I remember our first vacation to an island only accessible by boat shortly after you were diagnosed. No grocery stores, pharmacy, or doctors on the island. I remember wanting to cancel that trip. I was terrified. What if you went into DKA? What if you had a hypoglycemic seizure? It was an amazing trip. And, we handled everything just fine. You didn't go into DKA, nor did you or have you ever had a seizure. And, I look at where you have been since then. You've hiked the Narrows at Zion...miles away from any civilization and without cell phone reception. You've gone on boat trips to the middle of the Caribbean Sea where you've snorkeled caves and gone to deserted islands. You've gone to the top of Pike's Peak and deep into the Grand Canyon. All with diabetes tagging along. But, you haven't let it stop you. I have talked aloud as I plan for each adventure---hoping to teach you that the key is just preparing. I watch now as I see you do the same thing. We went back to the same island recently. You did have ketones and we did just fine. We are confident in our diabetes management now. Confident that we can handle most things. We didn't feel that way in the beginning. But, we do now.

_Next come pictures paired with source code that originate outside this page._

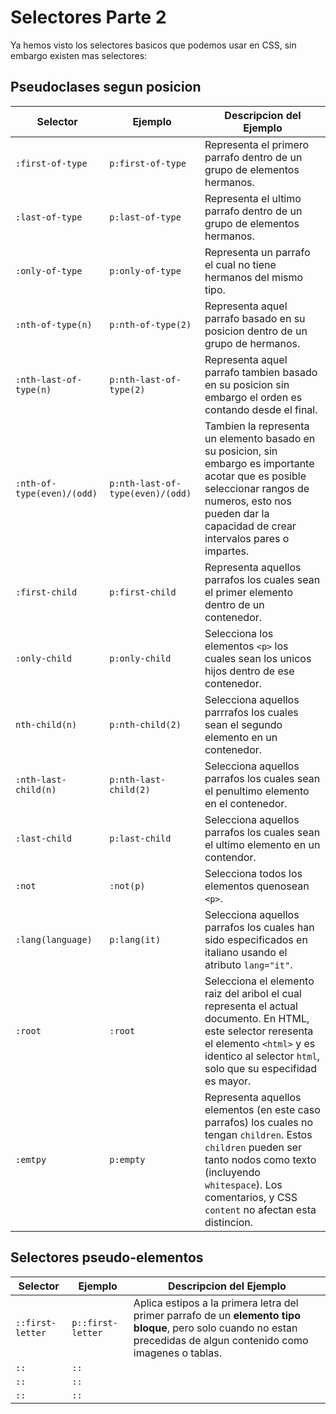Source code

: # Selectores Parte 2

Ya hemos visto los selectores basicos que podemos usar en CSS, sin embargo existen mas selectores: 

## Pseudoclases segun posicion

| Selector | Ejemplo | Descripcion del Ejemplo |
|---|---|---|
| `:first-of-type` | `p:first-of-type` | Representa el primero parrafo dentro de un grupo de elementos hermanos. |
| `:last-of-type` | `p:last-of-type` | Representa el ultimo parrafo dentro de un grupo de elementos hermanos. |
| `:only-of-type` | `p:only-of-type` | Representa un parrafo el cual no tiene hermanos del mismo tipo. |
| `:nth-of-type(n)` | `p:nth-of-type(2)` | Representa aquel parrafo basado en su posicion dentro de un grupo de hermanos.  |
| `:nth-last-of-type(n)` | `p:nth-last-of-type(2)` | Representa aquel parrafo tambien basado en su posicion sin embargo el orden es contando desde el final. |
| `:nth-of-type(even)/(odd)` | `p:nth-last-of-type(even)/(odd)`  | Tambien la representa un elemento basado en su posicion, sin embargo es importante acotar que es posible seleccionar rangos de numeros, esto nos pueden dar la capacidad de crear intervalos pares o impartes. |
| `:first-child` | `p:first-child` | Representa aquellos parrafos los cuales sean el primer elemento dentro de un contenedor. |
| `:only-child` | `p:only-child` | Selecciona los elementos `<p>` los cuales sean los unicos hijos dentro de ese contenedor. |
| `nth-child(n)` | `p:nth-child(2)` | Selecciona aquellos parrrafos los cuales sean el segundo elemento en un contenedor. |
| `:nth-last-child(n)` | `p:nth-last-child(2)` | Selecciona aquellos parrafos los cuales sean el penultimo elemento en el contenedor. |
| `:last-child` | `p:last-child` | Selecciona aquellos parrafos los cuales sean el ultimo elemento en un contendor. |
| `:not` | `:not(p)` | Selecciona todos los elementos quenosean `<p>`. |
| `:lang(language)` | `p:lang(it)` | Selecciona aquellos parrafos los cuales han sido especificados en italiano usando el atributo `lang="it"`.|
| `:root` | `:root` | Selecciona el elemento raiz del aribol el cual representa el actual documento. En HTML, este selector reresenta el elemento `<html>` y es identico al selector `html`, solo que su especifidad es mayor.  |
| `:emtpy` | `p:empty` | Representa aquellos elementos (en este caso parrafos) los cuales no tengan `children`. Estos `children` pueden ser tanto nodos como texto (incluyendo `whitespace`). Los comentarios, y CSS `content` no afectan esta distincion. |


## Selectores pseudo-elementos

| Selector | Ejemplo | Descripcion del Ejemplo |
|----|----|------|
| `::first-letter` | `p::first-letter` | Aplica estipos a la primera letra del primer parrafo de un **elemento tipo bloque**, pero solo cuando no estan precedidas de algun contenido como imagenes o tablas.  |
| `::` | `::` | |
| `::` | `::` | |
| `::` | `::` | |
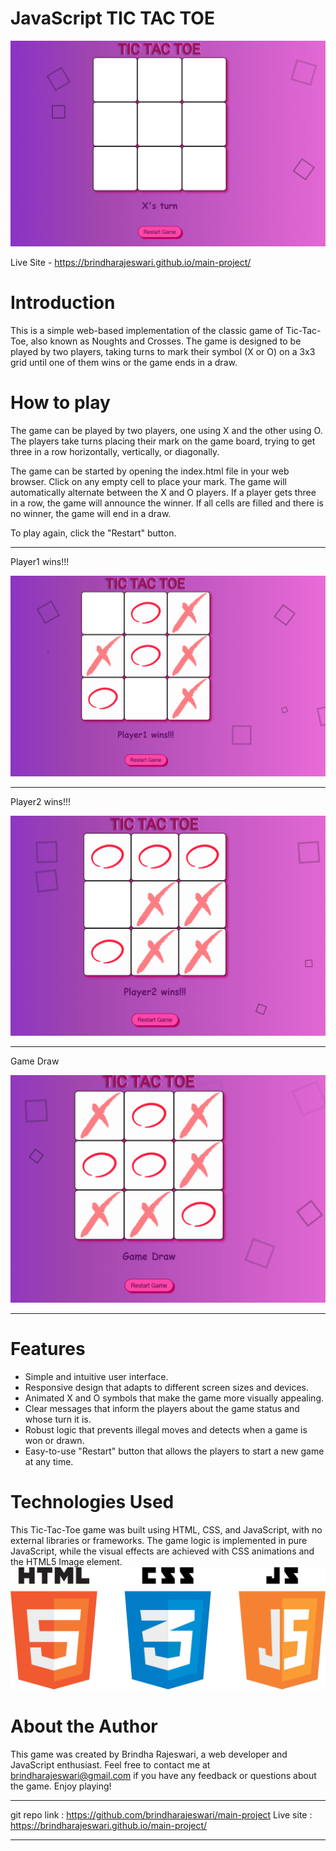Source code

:# JavaScript TIC TAC TOE
![ttt](/images/tic.png)

Live Site - https://brindharajeswari.github.io/main-project/

# Introduction
This is a simple web-based implementation of the classic game of Tic-Tac-Toe, also known as Noughts and Crosses. 
The game is designed to be played by two players, taking turns to mark their symbol (X or O) on a 3x3 grid until one of them wins or the game ends in a draw.

# How to play
The game can be played by two players, one using X and the other using O. The players take turns placing their mark on the game board, trying to get three in a row horizontally, vertically, or diagonally.

The game can be started by opening the index.html file in your web browser. Click on any empty cell to place your mark. The game will automatically alternate between the X and O players. If a player gets three in a row, the game will announce the winner. If all cells are filled and there is no winner, the game will end in a draw.

To play again, click the "Restart" button.

----------------------------------
Player1 wins!!!

![ttt](/images/ttt.png)

--------------------------------
Player2 wins!!!

![player](/images/player2.png)

----------------------------------
Game Draw

![draw](/images/draw.png)

-------------------------------------
# Features
- Simple and intuitive user interface.
- Responsive design that adapts to different screen sizes and devices.
- Animated X and O symbols that make the game more visually appealing.
- Clear messages that inform the players about the game status and whose turn it is.
- Robust logic that prevents illegal moves and detects when a game is won or drawn.
- Easy-to-use "Restart" button that allows the players to start a new game at any time.

# Technologies Used
This Tic-Tac-Toe game was built using HTML, CSS, and JavaScript, with no external libraries or frameworks. 
The game logic is implemented in pure JavaScript, while the visual effects are achieved with CSS animations and the HTML5 Image element.
![js](/images/html-css-javascript-png.png)

# About the Author
This game was created by Brindha Rajeswari, a web developer and JavaScript enthusiast. 
Feel free to contact me at brindharajeswari@gmail.com if you have any feedback or questions about the game. 
Enjoy playing!

-----------------------------------------------

git repo link : https://github.com/brindharajeswari/main-project
Live site : https://brindharajeswari.github.io/main-project/

-----------------------------------------------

Many roads still lay ahead. We have the adolescent years to navigate, and I can't even yet imagine how I will cope with the transition to college. I remember telling a dear friend that the only reason I couldn't wait for those years is that I would finally get some sleep. I was more than a little devastated when she replied "No you won't. You'll still wake up. And, it is even worse because you can't go down the hall and check her and make sure she is fine." But, I believe the bionic pancreas will be here by then. I believe it will be ok.
I wish I had known....
diabetes would make you so compassionate and brave
diabetes would bring our family closer
diabetes would not stop you from thriving and reaching your goals
diabetes gets easier...not easy....but easier
diabetes wouldn't stop us from what we like to do best together...traveling
diabetes would lead to new passions in your dad and I's careers
diabetes would lead us to new friends...it would expand our world
diabetes would lead us to a magical conference in Orlando every July
diabetes would be why I was finally diagnosed with celiac and then I became healthier and stronger
diabetes would simply not stop you...you wouldn't let it win.
I wish I had known that although five plus years later there are still ridiculously hard days, it is ok. You are ok. You are more than ok. You are thriving and I have simply never been so proud of you.